Researchers at the Tulane University School of Medicine, New Orleans, Louisiana have discovered that the HIV-1 protease inhibitors (PIs), such as nelfinavir included in highly active antiretroviral therapy (HAART) regimen for the treatment of HIV-1 patients, induce deleterious effects on insulin secretion mediated through the oxidative stress pathway.
They report a significant decrease in the levels of the antioxidants, cytosolic superoxide dismutase (Cu/Zn SOD) and glutathione, whereas mitochondrial SOD levels remained unaffected in pancreatic beta-cells (INS-1 cells) exposed to nelfinavir. However, the mitochondrial uncoupling protein (UCP2) levels were up-regulated during nelfinavir induced oxidative stress and directly affected the ATP levels in these cells.
A significant decrease in ATP production was also observed which may account for the decrease in glucose stimulated insulin secretion upon nelfinavir treatment. This study appears in the April 2009 issue of Experimental Biology and Medicine. Although insulin resistance has been clinically observed in HIV-1 patients receiving HAART regimen, the molecular mechanisms of this metabolic abnormality have not been delineated.
The research team led by Dr. Krishna C. Agrawal, Regents Professor and Chairman included Surabhi Chandra, a graduate student and another faculty member, Dr. Debasis Mondal in the Department of Pharmacology. These investigators successfully tested the hypothesis that nelfinavir induced oxidative stress was responsible for the deleterious effects of the HIV-1 protease inhibitor on insulin production by pancreatic beta-cells and they further investigated the therapeutic strategies to ameliorate the insulin dysregulation at this level. Since the hypoglycemic effects of Nigella sativa oil have been investigated in the past, the investigators postulated that nelfinavir induced oxidative stress may be ameliorated by the administration of the active ingredient of this oil, thymoquinone.
Furthermore, it was envisioned that since thymoquinone shares a structural homology with ubiquinone (mitochondrial component) it is likely that it may act as a mitochondrial antioxidant. Indeed pretreatment of pancreatic beta-cells with thymoquinone caused a reversal of nelfinavir induced deleterious effects. Thymoquinone decreased the production of reactive oxygen species, increased the Cu/Zn SOD and glutathione levels, suppressed the UCP-2 protein levels and restored nelfinavir induced decrease in insulin secretion to normal levels in these cells. Dr. Agrawal commented, "An important finding of this study is that the dysregulation of insulin production in pancreatic beta-cells is due to generation of reactive oxygen species induced by nelfinavir, an HIV-1 protease inhibitor". Furthermore, Dr. Agrawal said, "thymoquinone, an antioxidant provided a significant protection to pancreatic beta-cells from the toxic effects of nelfinavir and therefore these findings clearly suggest a potential role for the use of black seed oil or thymoquione as a protective agent against HIV-1 protease inhibitor induced deleterious effects on pancreatic beta-cells".
Source: Society for Experimental Biology and Medicine

Stored data —
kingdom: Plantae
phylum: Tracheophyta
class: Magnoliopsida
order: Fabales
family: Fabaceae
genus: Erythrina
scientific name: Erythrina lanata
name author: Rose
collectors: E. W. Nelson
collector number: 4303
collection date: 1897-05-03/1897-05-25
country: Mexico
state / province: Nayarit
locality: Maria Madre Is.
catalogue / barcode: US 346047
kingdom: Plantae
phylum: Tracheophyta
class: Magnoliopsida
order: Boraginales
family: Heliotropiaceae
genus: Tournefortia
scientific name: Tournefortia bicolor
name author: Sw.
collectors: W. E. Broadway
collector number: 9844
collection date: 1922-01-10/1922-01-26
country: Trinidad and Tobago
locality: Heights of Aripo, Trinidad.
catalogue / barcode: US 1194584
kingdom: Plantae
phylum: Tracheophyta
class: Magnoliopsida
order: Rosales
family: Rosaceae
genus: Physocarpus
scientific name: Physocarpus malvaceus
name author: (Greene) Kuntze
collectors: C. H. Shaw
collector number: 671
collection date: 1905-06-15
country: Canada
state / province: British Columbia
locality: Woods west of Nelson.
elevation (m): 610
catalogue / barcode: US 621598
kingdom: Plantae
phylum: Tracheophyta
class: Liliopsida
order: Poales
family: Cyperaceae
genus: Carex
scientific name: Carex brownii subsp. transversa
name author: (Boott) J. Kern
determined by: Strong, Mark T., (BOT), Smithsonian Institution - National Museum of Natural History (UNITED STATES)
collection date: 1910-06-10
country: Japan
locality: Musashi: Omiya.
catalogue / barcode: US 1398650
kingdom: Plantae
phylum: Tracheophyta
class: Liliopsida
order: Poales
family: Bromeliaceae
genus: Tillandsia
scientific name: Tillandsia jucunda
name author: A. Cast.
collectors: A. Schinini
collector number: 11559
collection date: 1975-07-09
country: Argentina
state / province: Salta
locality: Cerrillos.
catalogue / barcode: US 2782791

Work task 1 — According to the nelfinavir article, which issue of Experimental Biology and Medicine carries the study?
Work task 2 — Name every member of the research team identified in the nelfinavir article.
Work task 3 — Print the portion of the nelfinavir article that opens with the words containing "Researchers at the" and closes with "oxidative stress pathway.".
The rows were taken from a separate source.

Written answer 1 — The April 2009 issue.

Written answer 2 —
- Dr. Krishna C. Agrawal
- Surabhi Chandra
- Dr. Debasis Mondal

Written answer 3 —
Researchers at the Tulane University School of Medicine, New Orleans, Louisiana have discovered that the HIV-1 protease inhibitors (PIs), such as nelfinavir included in highly active antiretroviral therapy (HAART) regimen for the treatment of HIV-1 patients, induce deleterious effects on insulin secretion mediated through the oxidative stress pathway.